Available data -
▼▼▼
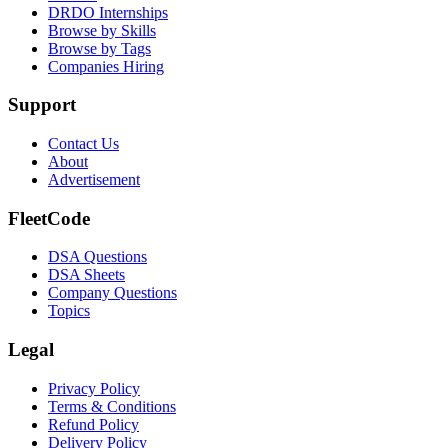
DRDO Internships
Browse by Skills
Browse by Tags
Companies Hiring
Support
Contact Us
About
Advertisement
FleetCode
DSA Questions
DSA Sheets
Company Questions
Topics
Legal
Privacy Policy
Terms & Conditions
Refund Policy
Delivery Policy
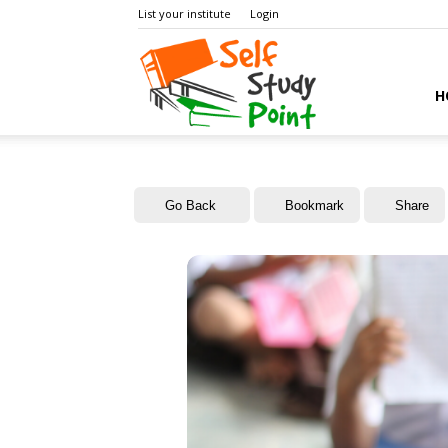
List your institute
Login
Self
H
Study
Go Back
Bookmark
Share
Point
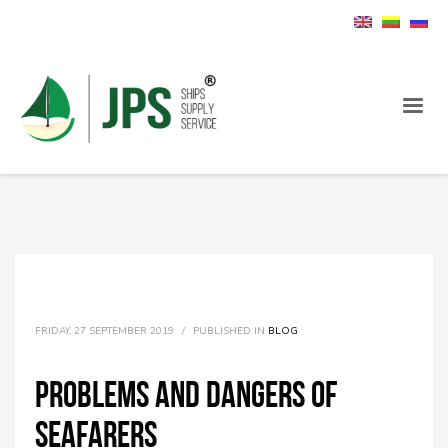
FRIDAY, 27 SEPTEMBER 2019
/
PUBLISHED IN
BLOG
Problems and dangers of
seafarers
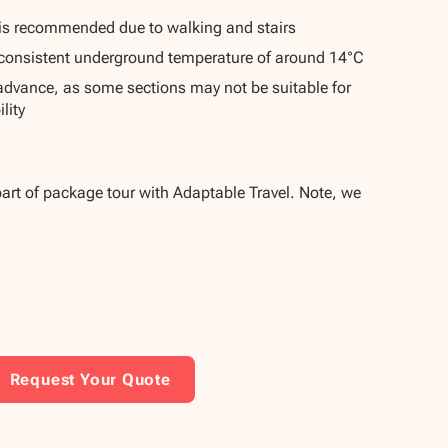
is recommended due to walking and stairs
consistent underground temperature of around 14°C
 advance, as some sections may not be suitable for
lity
part of package tour with Adaptable Travel. Note, we
Request Your Quote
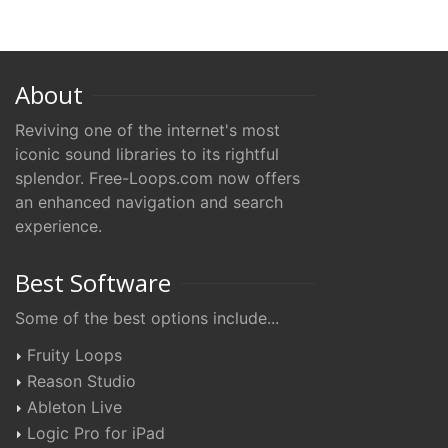
About
Reviving one of the internet's most
iconic sound libraries to its rightful
splendor. Free-Loops.com now offers
an enhanced navigation and search
experience.
Best Software
Some of the best options include...
Fruity Loops
Reason Studio
Ableton Live
Logic Pro for iPad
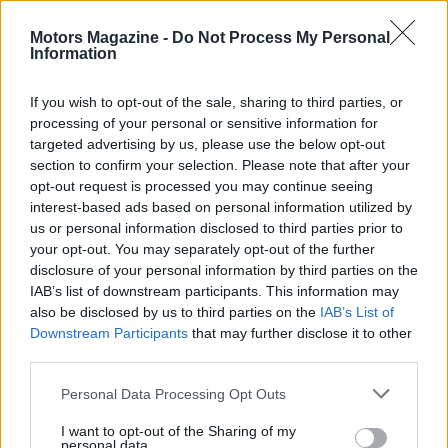
community, Charlotte is set to become a top
Motors Magazine -
Do Not Process My Personal
destination for food lovers seeking memorable
Information
culinary experiences. Ready to explore what’s
cooking in Charlotte?
If you wish to opt-out of the sale, sharing to third parties, or
processing of your personal or sensitive information for
targeted advertising by us, please use the below opt-out
section to confirm your selection. Please note that after your
AUTHOR
opt-out request is processed you may continue seeing
Staff
interest-based ads based on personal information utilized by
us or personal information disclosed to third parties prior to
your opt-out. You may separately opt-out of the further
disclosure of your personal information by third parties on the
IAB’s list of downstream participants. This information may
also be disclosed by us to third parties on the
IAB’s List of
Downstream Participants
that may further disclose it to other
third parties.
Please note that this website/app uses one or more Google
Personal Data Processing Opt Outs
services and may gather and store information including but
not limited to your visit or usage behaviour. You may click to
I want to opt-out of the Sharing of my
personal data.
▲▲▲
Problem requirements - Without any of the pictures, reproduce the listing above exactly.

Answer box -
DRDO Internships
Browse by Skills
Browse by Tags
Companies Hiring
Support
Contact Us
About
Advertisement
FleetCode
DSA Questions
DSA Sheets
Company Questions
Topics
Legal
Privacy Policy
Terms & Conditions
Refund Policy
Delivery Policy
List your institute
Login
Self
H
Study
Go Back
Bookmark
Share
Point
FRIDAY, 27 SEPTEMBER 2019
/
PUBLISHED IN
BLOG
Problems and dangers of
seafarers
is recommended due to walking and stairs
consistent underground temperature of around 14°C
 advance, as some sections may not be suitable for
lity
part of package tour with Adaptable Travel. Note, we
Request Your Quote
About
Reviving one of the internet's most
iconic sound libraries to its rightful
splendor. Free-Loops.com now offers
an enhanced navigation and search
experience.
Best Software
Some of the best options include...
Fruity Loops
Reason Studio
Ableton Live
Logic Pro for iPad
community, Charlotte is set to become a top
Motors Magazine -
Do Not Process My Personal
destination for food lovers seeking memorable
Information
culinary experiences. Ready to explore what’s
cooking in Charlotte?
If you wish to opt-out of the sale, sharing to third parties, or
processing of your personal or sensitive information for
targeted advertising by us, please use the below opt-out
section to confirm your selection. Please note that after your
AUTHOR
opt-out request is processed you may continue seeing
Staff
interest-based ads based on personal information utilized by
us or personal information disclosed to third parties prior to
your opt-out. You may separately opt-out of the further
disclosure of your personal information by third parties on the
IAB’s list of downstream participants. This information may
also be disclosed by us to third parties on the
IAB’s List of
Downstream Participants
that may further disclose it to other
third parties.
Please note that this website/app uses one or more Google
Personal Data Processing Opt Outs
services and may gather and store information including but
not limited to your visit or usage behaviour. You may click to
I want to opt-out of the Sharing of my
personal data.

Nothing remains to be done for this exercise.